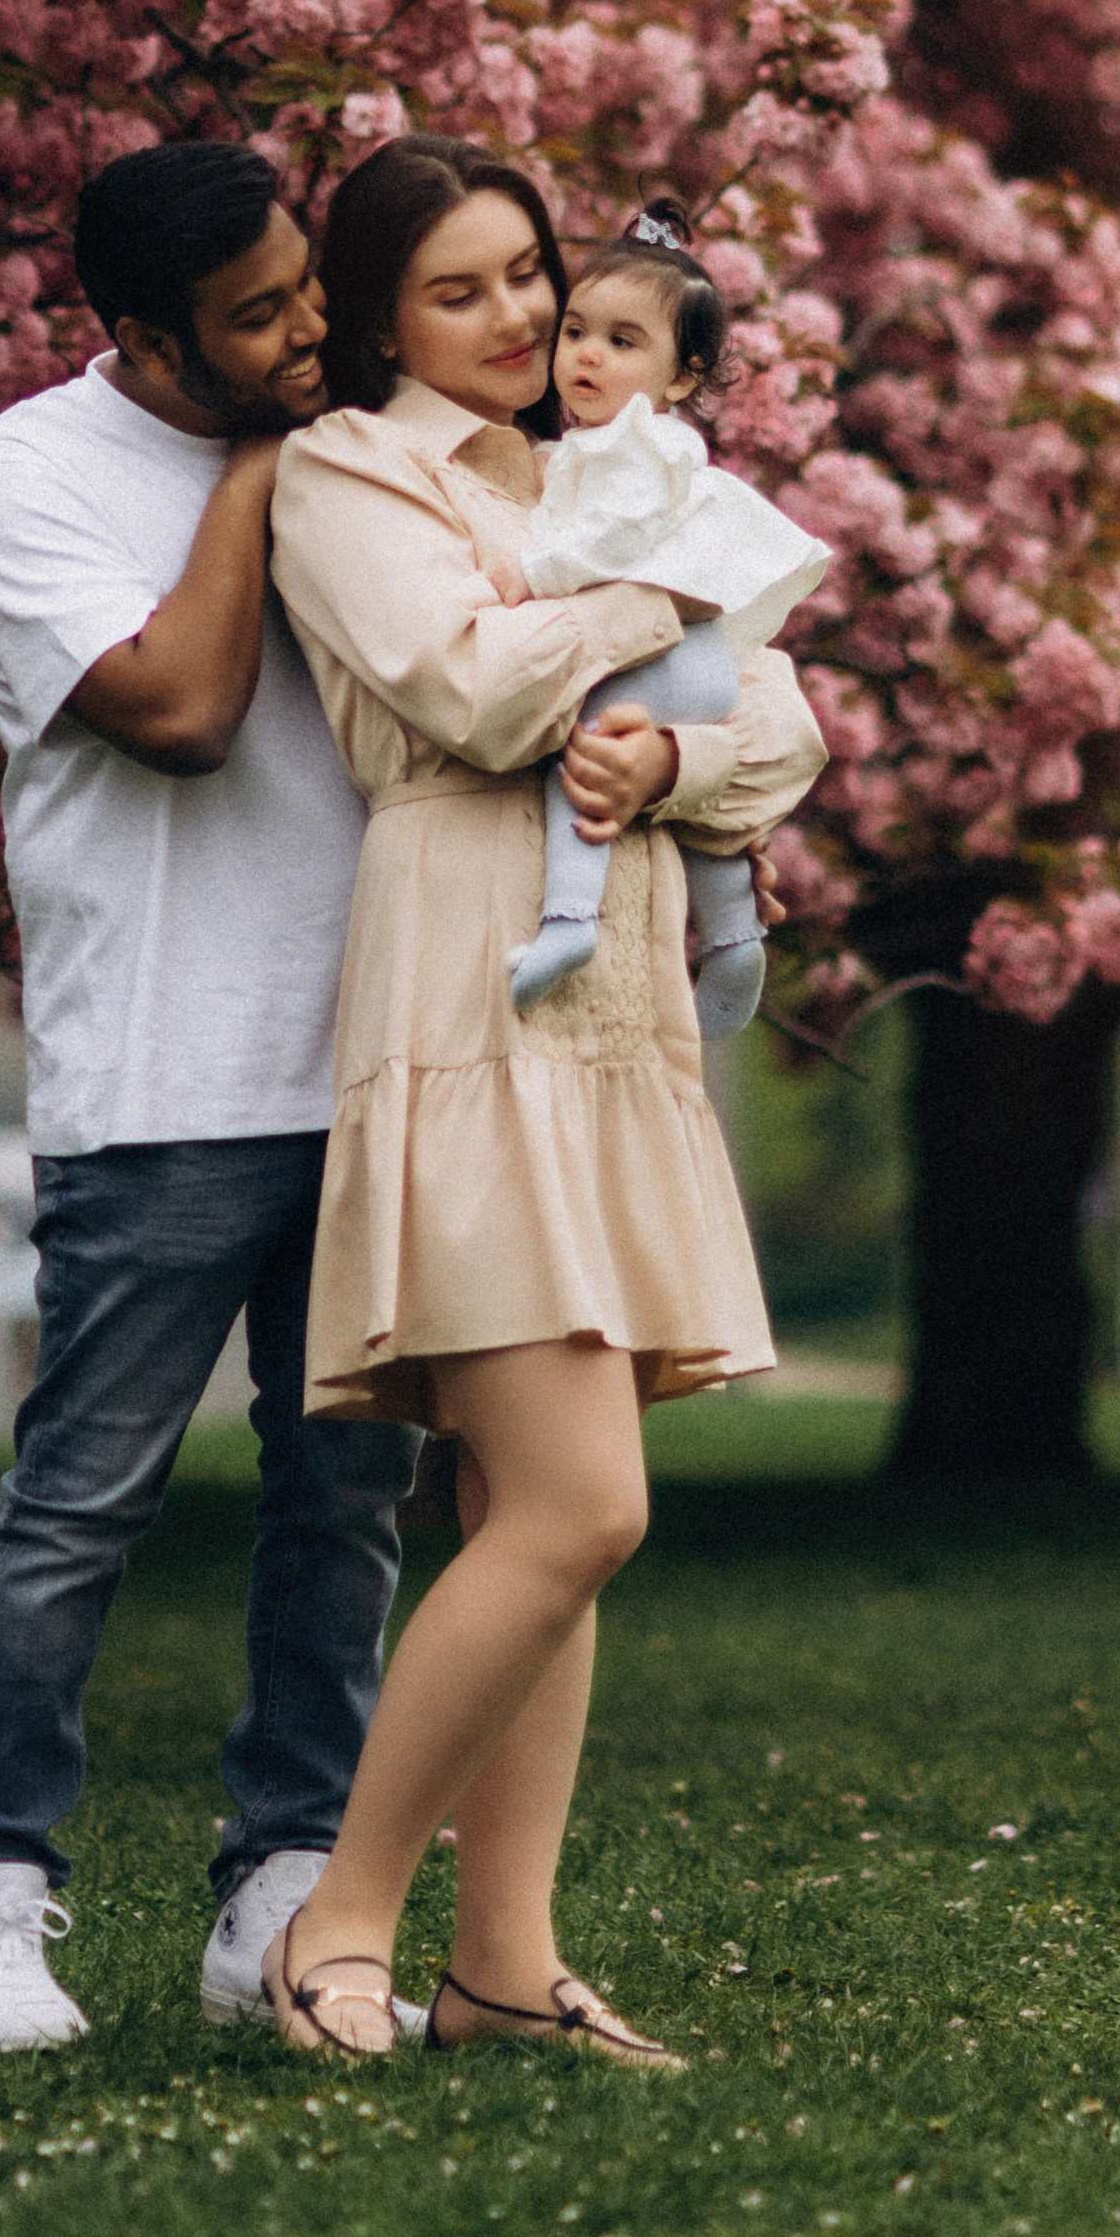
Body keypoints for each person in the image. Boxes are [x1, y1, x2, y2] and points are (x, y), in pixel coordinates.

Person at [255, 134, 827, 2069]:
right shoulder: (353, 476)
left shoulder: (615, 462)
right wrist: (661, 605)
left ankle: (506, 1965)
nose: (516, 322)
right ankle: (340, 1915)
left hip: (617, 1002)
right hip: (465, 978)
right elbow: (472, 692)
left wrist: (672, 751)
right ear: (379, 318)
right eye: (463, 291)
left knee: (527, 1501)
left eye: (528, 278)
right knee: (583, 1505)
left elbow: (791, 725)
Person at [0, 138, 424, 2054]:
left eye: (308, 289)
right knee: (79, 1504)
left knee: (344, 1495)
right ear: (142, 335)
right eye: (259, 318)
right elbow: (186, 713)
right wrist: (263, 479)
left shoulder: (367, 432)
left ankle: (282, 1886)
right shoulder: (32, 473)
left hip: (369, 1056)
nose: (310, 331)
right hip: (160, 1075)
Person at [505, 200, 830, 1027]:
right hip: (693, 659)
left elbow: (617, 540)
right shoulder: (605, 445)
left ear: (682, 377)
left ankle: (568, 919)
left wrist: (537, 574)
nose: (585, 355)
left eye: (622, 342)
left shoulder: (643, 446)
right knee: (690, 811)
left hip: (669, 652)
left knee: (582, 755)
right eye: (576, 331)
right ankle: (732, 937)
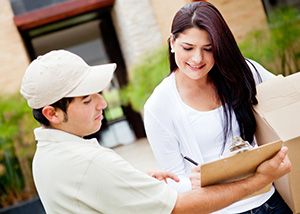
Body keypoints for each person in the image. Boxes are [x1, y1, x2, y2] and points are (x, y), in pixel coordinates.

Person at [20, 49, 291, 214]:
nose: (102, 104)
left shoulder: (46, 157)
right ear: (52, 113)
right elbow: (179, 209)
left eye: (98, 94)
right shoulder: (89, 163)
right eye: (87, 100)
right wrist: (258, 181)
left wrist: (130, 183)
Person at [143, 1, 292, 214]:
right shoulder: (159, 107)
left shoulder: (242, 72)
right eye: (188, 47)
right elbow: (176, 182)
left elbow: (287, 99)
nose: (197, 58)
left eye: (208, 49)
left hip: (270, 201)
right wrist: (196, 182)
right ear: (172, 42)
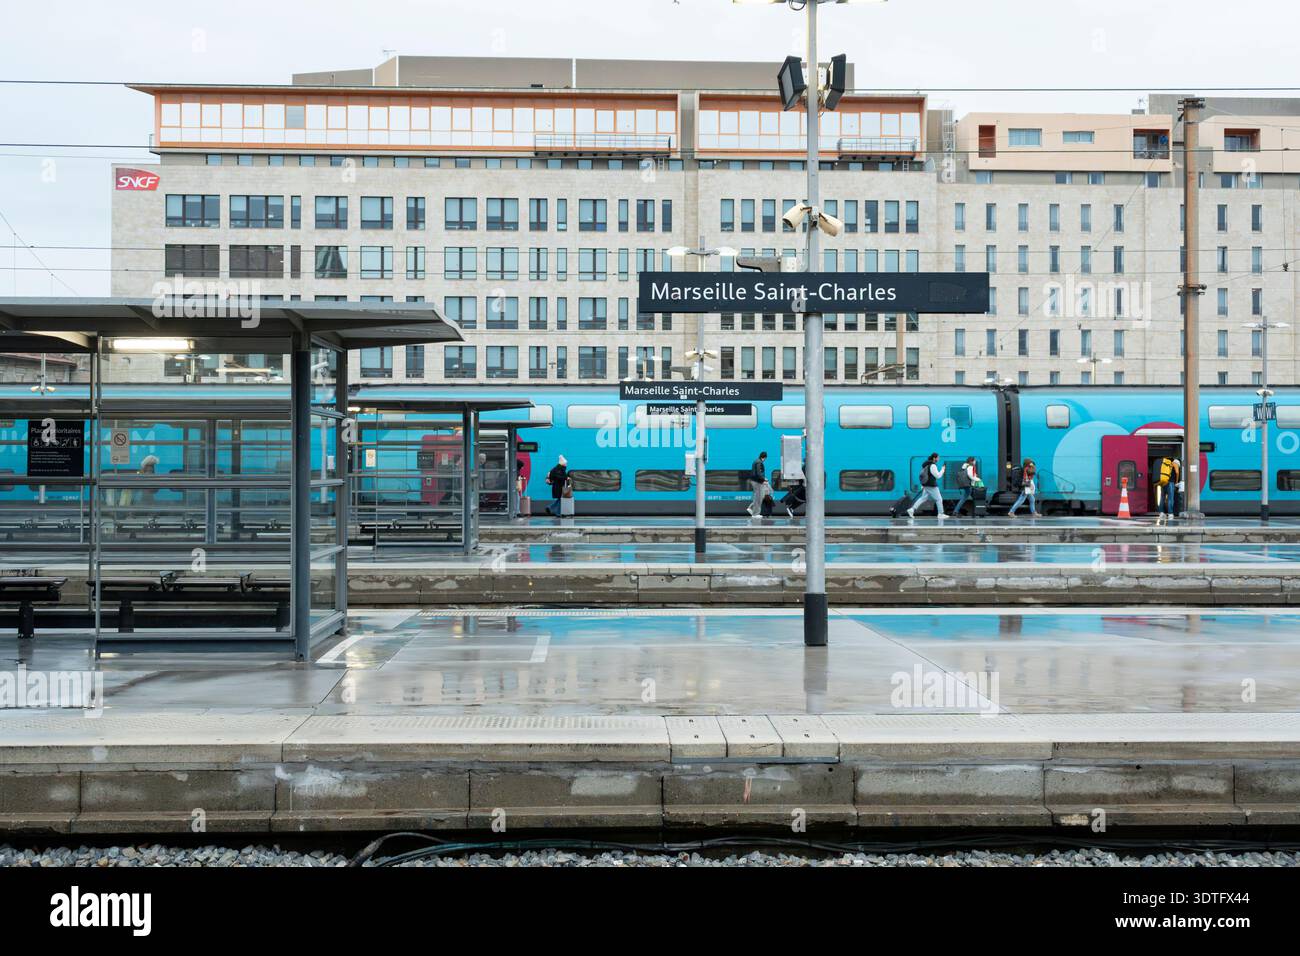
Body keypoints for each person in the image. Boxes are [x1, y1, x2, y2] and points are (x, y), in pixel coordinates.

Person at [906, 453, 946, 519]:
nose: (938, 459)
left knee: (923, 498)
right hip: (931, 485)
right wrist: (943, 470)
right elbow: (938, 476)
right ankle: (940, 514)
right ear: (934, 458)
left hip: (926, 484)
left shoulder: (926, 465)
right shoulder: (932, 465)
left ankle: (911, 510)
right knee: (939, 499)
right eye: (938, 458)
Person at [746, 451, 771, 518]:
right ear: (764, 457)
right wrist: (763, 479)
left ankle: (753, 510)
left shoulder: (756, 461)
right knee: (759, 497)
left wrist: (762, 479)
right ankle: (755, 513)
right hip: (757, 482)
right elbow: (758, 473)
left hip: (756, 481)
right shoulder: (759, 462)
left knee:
-*-*-
**Assignment**
Retype the records exactly. Any image in them should not appear in what you write.

**Exercise output**
Body keypoints for each person in the image. Boxes are [x1, y1, x2, y2] and points are (x, y), in pixel coordinates.

Person at [255, 134, 827, 2069]:
right shoulder: (353, 476)
left shoulder: (615, 462)
right wrist: (661, 605)
left ankle: (506, 1965)
nose: (516, 322)
right ankle: (340, 1915)
left hip: (617, 1002)
right hip: (465, 978)
right elbow: (472, 692)
left wrist: (672, 751)
right ear: (379, 318)
right eye: (463, 291)
left knee: (527, 1501)
left eye: (528, 278)
right knee: (583, 1505)
left elbow: (791, 725)
Person at [0, 138, 424, 2054]:
left eye: (308, 289)
right knee: (79, 1504)
left knee: (344, 1495)
right ear: (142, 335)
right eye: (259, 318)
right elbow: (186, 713)
right wrist: (263, 479)
left shoulder: (367, 432)
left ankle: (282, 1886)
right shoulder: (32, 473)
left hip: (369, 1056)
nose: (310, 331)
right hip: (160, 1075)
Person at [505, 200, 830, 1027]:
right hip: (693, 659)
left elbow: (617, 540)
right shoulder: (605, 445)
left ear: (682, 377)
left ankle: (568, 919)
left wrist: (537, 574)
nose: (585, 355)
left eye: (622, 342)
left shoulder: (643, 446)
right knee: (690, 811)
left hip: (669, 652)
left knee: (582, 755)
right eye: (576, 331)
right ankle: (732, 937)
Body keypoints for each person in the image. Boxes are [x1, y1, x2, y2] and points are (x, y), in pixel coordinates.

Person at [20, 49, 291, 214]:
nose: (102, 104)
left shoulder: (46, 157)
right ear: (52, 113)
right elbow: (179, 209)
left eye: (98, 94)
right shoulder: (89, 163)
right eye: (87, 100)
right wrist: (258, 181)
left wrist: (130, 183)
Person at [143, 1, 292, 214]:
right shoulder: (159, 107)
left shoulder: (242, 72)
right eye: (188, 47)
right elbow: (176, 182)
left elbow: (287, 99)
nose: (197, 58)
left eye: (208, 49)
left hip: (270, 201)
right wrist: (196, 182)
right ear: (172, 42)
Body keypoints for each person in the image. Boxes are [x1, y1, x2, y2] and points are (x, y), in pixel coordinates.

Person at [906, 453, 946, 519]:
nose: (938, 459)
left knee: (923, 498)
right hip: (931, 485)
right wrist: (943, 470)
right elbow: (938, 476)
right ankle: (940, 514)
right ear: (934, 458)
left hip: (926, 484)
left shoulder: (926, 465)
right shoulder: (932, 465)
left ankle: (911, 510)
right knee: (939, 499)
right eye: (938, 458)
Person at [746, 451, 771, 518]:
right ear: (764, 457)
right wrist: (763, 479)
left ankle: (753, 510)
left shoulder: (756, 461)
right knee: (759, 497)
left wrist: (762, 479)
right ankle: (755, 513)
right hip: (757, 482)
right elbow: (758, 473)
left hip: (756, 481)
right shoulder: (759, 462)
left knee:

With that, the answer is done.